Hasher — Xx64: canonical kmer raw values are left-aligned u64 with structural zeros in low bits (42 zeros for k=11, 2 zeros for k=31). FxHash (single multiply) distributes these poorly; Xx64 (XXH3-64, seeded) handles structured input correctly.

Bucket function — CubicEps: λ=3.5, α=0.99. Balanced tradeoff: 2× slower construction than Linear/λ=3.0, 20% less space. default_compact (λ=4.0) saves a further 12.5% at 2× more construction time — not chosen.

Remap — CachelineEfVec: Elias-Fano variant packing 44 sorted 40-bit values per 64-byte cacheline (11.6 bits/value vs 32 for Vec<u32>). One cacheline per query; space win dominates at billion-scale key counts.

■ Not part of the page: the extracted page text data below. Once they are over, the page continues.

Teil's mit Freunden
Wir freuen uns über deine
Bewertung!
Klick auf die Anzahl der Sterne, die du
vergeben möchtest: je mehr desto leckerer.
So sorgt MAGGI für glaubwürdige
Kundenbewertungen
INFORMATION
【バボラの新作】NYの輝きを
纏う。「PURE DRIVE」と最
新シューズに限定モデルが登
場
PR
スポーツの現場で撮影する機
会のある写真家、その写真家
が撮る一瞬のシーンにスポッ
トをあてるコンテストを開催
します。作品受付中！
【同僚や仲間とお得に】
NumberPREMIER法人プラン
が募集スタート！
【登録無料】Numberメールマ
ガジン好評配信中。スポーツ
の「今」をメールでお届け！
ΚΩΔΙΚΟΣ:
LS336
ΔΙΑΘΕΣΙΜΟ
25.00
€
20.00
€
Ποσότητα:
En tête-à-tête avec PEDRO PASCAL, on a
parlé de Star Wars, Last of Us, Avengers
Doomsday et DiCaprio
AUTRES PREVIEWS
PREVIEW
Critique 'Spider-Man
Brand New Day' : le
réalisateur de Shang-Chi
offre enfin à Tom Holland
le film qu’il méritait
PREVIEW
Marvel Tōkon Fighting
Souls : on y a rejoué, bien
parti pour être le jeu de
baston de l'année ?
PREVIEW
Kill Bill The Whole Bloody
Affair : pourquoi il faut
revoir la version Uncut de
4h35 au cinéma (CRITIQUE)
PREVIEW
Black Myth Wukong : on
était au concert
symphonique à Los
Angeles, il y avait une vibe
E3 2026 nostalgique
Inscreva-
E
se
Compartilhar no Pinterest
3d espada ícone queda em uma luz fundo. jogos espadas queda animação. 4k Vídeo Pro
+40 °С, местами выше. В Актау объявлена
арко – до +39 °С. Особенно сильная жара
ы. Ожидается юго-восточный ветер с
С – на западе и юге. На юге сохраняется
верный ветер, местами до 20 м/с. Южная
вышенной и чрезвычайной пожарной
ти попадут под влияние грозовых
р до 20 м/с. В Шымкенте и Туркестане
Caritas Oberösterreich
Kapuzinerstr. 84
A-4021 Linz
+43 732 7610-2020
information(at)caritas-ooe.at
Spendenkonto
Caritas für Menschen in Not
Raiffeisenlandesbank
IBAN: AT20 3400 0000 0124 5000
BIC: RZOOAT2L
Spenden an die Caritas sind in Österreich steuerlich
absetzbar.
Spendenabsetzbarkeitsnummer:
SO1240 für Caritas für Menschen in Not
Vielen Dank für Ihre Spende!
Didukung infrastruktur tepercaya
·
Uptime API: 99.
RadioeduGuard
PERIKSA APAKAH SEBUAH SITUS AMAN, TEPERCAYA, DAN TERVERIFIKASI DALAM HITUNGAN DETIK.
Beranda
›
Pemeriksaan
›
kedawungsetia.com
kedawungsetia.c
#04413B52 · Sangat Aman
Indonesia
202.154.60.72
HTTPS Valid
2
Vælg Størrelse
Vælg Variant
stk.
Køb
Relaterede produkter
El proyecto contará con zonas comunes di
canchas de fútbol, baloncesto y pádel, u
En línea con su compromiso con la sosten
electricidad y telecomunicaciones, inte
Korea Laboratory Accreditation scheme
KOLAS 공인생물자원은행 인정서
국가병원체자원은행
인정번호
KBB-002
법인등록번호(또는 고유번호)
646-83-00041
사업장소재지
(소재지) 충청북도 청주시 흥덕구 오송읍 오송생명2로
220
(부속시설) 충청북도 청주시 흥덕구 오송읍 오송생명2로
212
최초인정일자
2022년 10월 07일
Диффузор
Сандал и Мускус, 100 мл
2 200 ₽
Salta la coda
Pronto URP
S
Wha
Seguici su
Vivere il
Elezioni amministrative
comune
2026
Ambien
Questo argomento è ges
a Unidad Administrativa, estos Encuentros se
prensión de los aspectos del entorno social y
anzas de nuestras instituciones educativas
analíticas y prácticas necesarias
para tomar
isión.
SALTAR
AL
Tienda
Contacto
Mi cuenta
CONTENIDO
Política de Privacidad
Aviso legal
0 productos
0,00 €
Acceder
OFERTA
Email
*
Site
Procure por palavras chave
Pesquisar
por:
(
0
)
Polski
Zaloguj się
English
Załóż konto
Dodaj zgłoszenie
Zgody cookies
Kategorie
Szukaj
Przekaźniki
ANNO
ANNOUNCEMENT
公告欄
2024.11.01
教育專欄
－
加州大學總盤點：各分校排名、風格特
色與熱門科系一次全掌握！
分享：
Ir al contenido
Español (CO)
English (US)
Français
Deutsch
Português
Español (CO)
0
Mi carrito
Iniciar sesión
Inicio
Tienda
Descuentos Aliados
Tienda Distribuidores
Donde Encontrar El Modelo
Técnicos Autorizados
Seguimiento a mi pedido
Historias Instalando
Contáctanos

Multilayer index architecture

Layer structure

Each layer is a self-contained unit. See obilayeredmap for the full on-disk layout. The MPHF-relevant files are:

layer_i/
  unitigs.bin      — packed 2-bit nucleotide sequences (kmer evidence)
  mphf.bin         — ptr_hash phase-2 MPHF
  evidence.bin     — n × u32: (chunk_id: 25 bits | rank: 7 bits) per slot

Layers are disjoint: a canonical kmer belongs to exactly one layer. Layer 0 is built from dataset A. Adding dataset B:

  1. For each kmer in B: probe existing layers. If found, the kmer is already indexed.
  2. Collect kmers of B not present in any layer → set B \ A.
  3. Build layer 1 from B \ A (dereplicate → count → De Bruijn → unitigs → MphfLayer::build).

Membership verification

ptr_hash maps any input to a valid slot — it does not natively detect absent keys. Membership is verified using the evidence entry: decode the kmer from (chunk_id, rank) and compare to the query. A mismatch means the kmer is absent from this layer; probe the next layer.

Query algorithm

fn query(kmer) → Option<(layer_index, slot)>:
    for (i, layer) in layers.iter().enumerate():
        slot = layer.mphf.index(kmer)
        if layer.evidence.decode(slot) matches kmer:
            return Some((i, slot))
    return None

Expected probe depth: 1 for kmers in layer 0. Each probe is a ptr_hash lookup (~10 ns) plus one evidence decode.

Merging layers

Two layer chains can be merged by re-indexing their union through the full pipeline. This is expensive (full rebuild) but produces an optimal single-layer index. Merge is a maintenance operation, not a query-path requirement.